In un contesto del tutto diverso anche Mark Zuckerberg fondatore e proprietario di Facebook è nel pieno di una furibonda battaglia politica. Solo pochi giorni fa il New York Times ha preso di mira una sua cena riservata con Donald Trump che risale all'autunno scorso. Era il periodo in cui una candidata alle primarie democratiche, Elizabeth Warren, aveva esplicitamente chiesto lo spezzettamento del colosso dei social, accusato di pratiche monopolistiche. Per Zuckerberg un appoggio politico «stava diventando questione di vita o di morte», ha scritto il quotidiano americano che ha sottolineato il paradosso di Facebook, con nemici agguerriti sia a sinistra che a destra dello spettro politico: «I democratici lo odiano e ne diffidano perché diffonde la disinformazione di destra e ha aiutato a eleggere Trump. I repubblicani lo odiano e ne diffidano perché è gestito da un gruppo di liberal californiani e perché ogni tanto cancella dalle sue pagine un po' di tesi della destra estrema».

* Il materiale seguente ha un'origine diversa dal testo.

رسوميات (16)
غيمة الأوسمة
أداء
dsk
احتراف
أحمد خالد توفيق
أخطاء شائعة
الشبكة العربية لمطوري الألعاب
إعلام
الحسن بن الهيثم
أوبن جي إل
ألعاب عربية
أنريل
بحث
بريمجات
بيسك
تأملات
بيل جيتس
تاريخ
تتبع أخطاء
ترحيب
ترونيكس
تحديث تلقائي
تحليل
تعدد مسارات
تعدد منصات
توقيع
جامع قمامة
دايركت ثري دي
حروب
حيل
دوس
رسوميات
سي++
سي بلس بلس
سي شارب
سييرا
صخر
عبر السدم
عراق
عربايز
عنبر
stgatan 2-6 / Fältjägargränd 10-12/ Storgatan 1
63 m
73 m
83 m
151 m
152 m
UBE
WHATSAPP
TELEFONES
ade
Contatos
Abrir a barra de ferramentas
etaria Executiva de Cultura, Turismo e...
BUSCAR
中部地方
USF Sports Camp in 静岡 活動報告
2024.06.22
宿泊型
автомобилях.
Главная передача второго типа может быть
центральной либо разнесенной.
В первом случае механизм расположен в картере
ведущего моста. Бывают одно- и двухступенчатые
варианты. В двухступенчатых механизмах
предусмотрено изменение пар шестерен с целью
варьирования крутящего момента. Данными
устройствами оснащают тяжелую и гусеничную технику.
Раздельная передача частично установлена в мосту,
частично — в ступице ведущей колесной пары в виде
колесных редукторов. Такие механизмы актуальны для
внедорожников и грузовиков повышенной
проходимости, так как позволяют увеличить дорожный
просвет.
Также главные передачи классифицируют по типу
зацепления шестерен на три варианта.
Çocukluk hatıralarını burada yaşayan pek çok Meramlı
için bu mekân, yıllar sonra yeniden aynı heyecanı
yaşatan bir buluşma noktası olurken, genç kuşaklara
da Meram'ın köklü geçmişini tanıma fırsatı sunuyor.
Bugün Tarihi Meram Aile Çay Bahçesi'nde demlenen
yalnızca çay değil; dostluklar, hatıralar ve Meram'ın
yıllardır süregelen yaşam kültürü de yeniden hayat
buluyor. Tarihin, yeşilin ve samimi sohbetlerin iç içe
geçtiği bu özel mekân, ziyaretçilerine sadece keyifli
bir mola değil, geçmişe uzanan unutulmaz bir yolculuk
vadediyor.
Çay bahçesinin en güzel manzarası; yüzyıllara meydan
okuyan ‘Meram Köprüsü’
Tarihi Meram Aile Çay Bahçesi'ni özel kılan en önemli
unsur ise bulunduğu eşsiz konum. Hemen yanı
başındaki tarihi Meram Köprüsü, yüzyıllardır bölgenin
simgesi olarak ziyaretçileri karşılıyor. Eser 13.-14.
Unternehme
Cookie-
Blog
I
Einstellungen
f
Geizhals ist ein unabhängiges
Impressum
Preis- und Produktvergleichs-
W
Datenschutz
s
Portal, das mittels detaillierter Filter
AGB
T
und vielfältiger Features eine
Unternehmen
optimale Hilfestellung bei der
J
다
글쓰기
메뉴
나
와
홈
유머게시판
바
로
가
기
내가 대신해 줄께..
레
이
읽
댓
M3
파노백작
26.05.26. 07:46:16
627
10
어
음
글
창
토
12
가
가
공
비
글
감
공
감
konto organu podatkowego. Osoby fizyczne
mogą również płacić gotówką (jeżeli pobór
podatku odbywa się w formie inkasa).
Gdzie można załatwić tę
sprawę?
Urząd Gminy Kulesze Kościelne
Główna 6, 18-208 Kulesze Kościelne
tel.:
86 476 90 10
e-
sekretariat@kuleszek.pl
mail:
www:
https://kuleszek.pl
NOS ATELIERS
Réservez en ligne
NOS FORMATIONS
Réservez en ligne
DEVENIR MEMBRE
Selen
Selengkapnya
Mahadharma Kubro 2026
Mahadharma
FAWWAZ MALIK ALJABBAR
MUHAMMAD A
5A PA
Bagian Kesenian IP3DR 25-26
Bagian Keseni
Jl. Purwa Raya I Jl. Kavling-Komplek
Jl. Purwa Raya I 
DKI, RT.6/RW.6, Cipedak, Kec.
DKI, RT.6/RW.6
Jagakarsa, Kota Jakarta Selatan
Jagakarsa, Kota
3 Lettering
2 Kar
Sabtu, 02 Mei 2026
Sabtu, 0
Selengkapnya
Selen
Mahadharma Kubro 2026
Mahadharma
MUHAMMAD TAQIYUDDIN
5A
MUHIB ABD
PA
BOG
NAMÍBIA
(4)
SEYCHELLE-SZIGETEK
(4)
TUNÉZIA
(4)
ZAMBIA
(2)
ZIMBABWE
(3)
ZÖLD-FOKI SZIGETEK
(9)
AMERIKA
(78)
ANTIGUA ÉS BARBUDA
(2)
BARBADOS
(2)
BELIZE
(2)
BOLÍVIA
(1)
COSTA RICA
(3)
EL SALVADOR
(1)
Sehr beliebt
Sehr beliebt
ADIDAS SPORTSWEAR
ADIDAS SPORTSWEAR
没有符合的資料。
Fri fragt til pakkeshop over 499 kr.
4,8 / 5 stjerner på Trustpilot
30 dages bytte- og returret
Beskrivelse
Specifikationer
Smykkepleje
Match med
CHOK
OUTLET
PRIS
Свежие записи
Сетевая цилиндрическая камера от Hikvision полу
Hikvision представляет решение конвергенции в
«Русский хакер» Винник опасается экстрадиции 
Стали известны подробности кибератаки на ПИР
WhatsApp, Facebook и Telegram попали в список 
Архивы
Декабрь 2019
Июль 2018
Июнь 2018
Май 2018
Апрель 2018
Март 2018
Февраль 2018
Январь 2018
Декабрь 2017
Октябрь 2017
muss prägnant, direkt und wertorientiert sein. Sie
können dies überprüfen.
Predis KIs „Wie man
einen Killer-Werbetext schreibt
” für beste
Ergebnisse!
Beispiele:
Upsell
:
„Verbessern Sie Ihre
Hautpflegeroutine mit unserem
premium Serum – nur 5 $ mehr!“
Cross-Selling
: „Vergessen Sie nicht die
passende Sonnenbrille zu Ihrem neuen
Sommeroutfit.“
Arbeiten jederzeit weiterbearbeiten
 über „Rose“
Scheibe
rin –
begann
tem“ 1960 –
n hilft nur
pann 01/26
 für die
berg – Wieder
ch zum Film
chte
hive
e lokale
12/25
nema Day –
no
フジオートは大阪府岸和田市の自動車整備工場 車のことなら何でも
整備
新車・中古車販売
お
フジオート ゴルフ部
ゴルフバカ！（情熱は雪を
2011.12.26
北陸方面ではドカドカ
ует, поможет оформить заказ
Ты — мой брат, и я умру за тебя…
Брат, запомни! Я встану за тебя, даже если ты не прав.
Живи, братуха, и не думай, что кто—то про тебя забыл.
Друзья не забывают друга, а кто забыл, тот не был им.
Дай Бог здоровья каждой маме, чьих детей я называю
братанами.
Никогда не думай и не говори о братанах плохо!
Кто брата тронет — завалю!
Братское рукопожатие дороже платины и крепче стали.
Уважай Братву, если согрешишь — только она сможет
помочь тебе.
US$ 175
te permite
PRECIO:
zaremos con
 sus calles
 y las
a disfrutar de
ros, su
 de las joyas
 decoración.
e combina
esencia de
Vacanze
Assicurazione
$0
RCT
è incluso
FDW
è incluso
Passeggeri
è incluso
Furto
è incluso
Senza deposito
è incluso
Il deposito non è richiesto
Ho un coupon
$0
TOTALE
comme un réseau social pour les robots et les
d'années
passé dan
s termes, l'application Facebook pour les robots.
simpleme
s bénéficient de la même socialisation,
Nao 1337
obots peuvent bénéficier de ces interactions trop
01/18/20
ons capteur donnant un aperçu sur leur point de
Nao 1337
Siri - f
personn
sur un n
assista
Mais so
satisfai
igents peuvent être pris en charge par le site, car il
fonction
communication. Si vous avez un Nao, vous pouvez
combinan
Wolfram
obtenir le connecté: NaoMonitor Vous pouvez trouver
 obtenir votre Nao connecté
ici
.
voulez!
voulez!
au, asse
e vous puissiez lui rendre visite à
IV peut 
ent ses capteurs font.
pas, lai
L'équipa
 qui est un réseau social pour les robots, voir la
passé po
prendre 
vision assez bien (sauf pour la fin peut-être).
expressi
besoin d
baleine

In questo quadro anche la politica scelta da Zuckerberg nei confronti delle sparate di Trump è diventata oggetto di polemica. «Non penso che sia giusto per una società privata censurare politici o le notizie che circolano in una democrazia», ha chiarito il fondatore di Facebook. Così la società, a differenza di Twitter, non blocca le dichiarazioni del presidente anche quando fattualmente inesatte. Solo in una circostanza Facebook si è mossa, quando un post della campagna per la rielezione dell'inquilino della Casa Bianca, ha ripreso un simbolo utilizzato anche da gruppi nazisti.
Per la destra un'apprezzabile interpretazione del proprio ruolo di «piazza virtuale», destinata a rimanere neutrale sui contenuti. Per la sinistra, invece, un'inaccettabile acquiescenza di fronte alle fake news presidenziali.